Transcoding performance, GPU encoding, temperature
- Plex supports hardware acceleration of video transcoding but it requires you be a paying subscriber, which I’m not.
- I think general Linux hardware support for video encoding is enabled via libva but it’s complicated. I got as far as verifying with vainfo that it can use “Intel i965 driver for Intel(R) Kaby Lake – 2.1.0”. I didn’t test ffmpeg, that would be the next thing to do.
- With software encoding Plex converts 1080p HEVC to 1080p H.264 just fine. It bursts up to 400% CPU at the start and then seems to settle down around 180% CPU. Fine for a single stream, wouldn’t work for 10.
- CPU temperatures when transcoding vary from +50.0°C to +78.0°C. The fan is definitely running but is not very loud at all, I’d be fine with it sitting on my desk.
- I don’t have my power meter but this review says the machine takes 13-50W.
So I need a new media server for home for music files and Plex. My friends over at daily.co have had good luck with Intel NUCs, so I’m going to give that a try. Running Linux of course. I do sometimes use it as a generic Unix system and server for other things, but it’s not for heavy duty computation.
- $343 Intel NUC7i5BNH
The main system, based on an i5-7260U. This one is the “tall” version with room for an extra internal 2.5″ drive.
$163 16GB of DDR4-2133 RAM, Corsair CMK16GX4M2A2133C13
FAIL. This is desktop RAM and will not fit in the NUC.
- $190 16GB of SODIMM DDR4-2133 RAM, HyperX HX421S13IB2K2/16
16GB may be overkill, but I like RAM. Also this is remarkably low latency ram (CL 13). $90 for 8GB of Crucial RAM is probably just fine.
- $108 256GB SSD, Samsung 970 EVO
The current hotness in SSDs for the operating system.
- $50 1TB 2.5″ hard drive, WD Blue
A cheap internal drive for media files. Could be bigger or faster but I don’t need it.
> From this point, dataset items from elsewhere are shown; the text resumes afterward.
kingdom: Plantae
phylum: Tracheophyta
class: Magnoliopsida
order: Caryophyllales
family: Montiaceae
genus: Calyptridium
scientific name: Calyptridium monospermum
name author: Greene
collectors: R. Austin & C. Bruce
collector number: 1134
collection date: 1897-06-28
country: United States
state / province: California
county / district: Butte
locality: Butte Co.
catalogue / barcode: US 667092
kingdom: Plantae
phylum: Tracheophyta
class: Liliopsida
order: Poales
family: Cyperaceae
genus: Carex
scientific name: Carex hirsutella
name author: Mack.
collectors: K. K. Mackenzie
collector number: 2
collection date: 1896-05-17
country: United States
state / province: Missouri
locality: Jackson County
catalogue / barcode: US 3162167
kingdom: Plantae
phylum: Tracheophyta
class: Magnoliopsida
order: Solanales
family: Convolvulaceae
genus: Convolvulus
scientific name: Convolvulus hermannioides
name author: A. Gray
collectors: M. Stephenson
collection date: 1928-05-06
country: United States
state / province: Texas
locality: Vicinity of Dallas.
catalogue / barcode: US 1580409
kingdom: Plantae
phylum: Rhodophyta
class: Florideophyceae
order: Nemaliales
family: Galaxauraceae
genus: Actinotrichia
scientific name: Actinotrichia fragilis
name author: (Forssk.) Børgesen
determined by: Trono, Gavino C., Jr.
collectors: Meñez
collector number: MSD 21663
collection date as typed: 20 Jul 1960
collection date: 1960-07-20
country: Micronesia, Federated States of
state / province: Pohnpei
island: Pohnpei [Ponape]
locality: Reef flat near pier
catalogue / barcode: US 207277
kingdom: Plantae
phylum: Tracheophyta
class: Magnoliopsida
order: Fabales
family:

I think the NUC is limited to 9.5mm high drives.
Total without tax is $690. FWIW Apple’s similar system is $700 for a slightly faster CPU but no SSD and only 8GB of RAM. So I’d put the Apple tax at about $120 which isn’t that bad when you think about it.
I’m a little bummed that Intel hasn’t updated this NUC in awhile; this model was first sold a year and a half ago. But nothing really important has changed in the intervening time, and there’s something to be said for a tried-and-true system.
One confusing thing; Intel is also selling NUCs with “16GB of Optane memory installed”. This is not system RAM. Optane is more of a cache for the hard drive. There’s no Linux support and anyway I’m going with a real SSD.
I’m going to build this myself. A reasonable alternative would be to get a System76 Meerkat, a rebranded NUC where they do the installation work for you. A similar system from them is about $1000.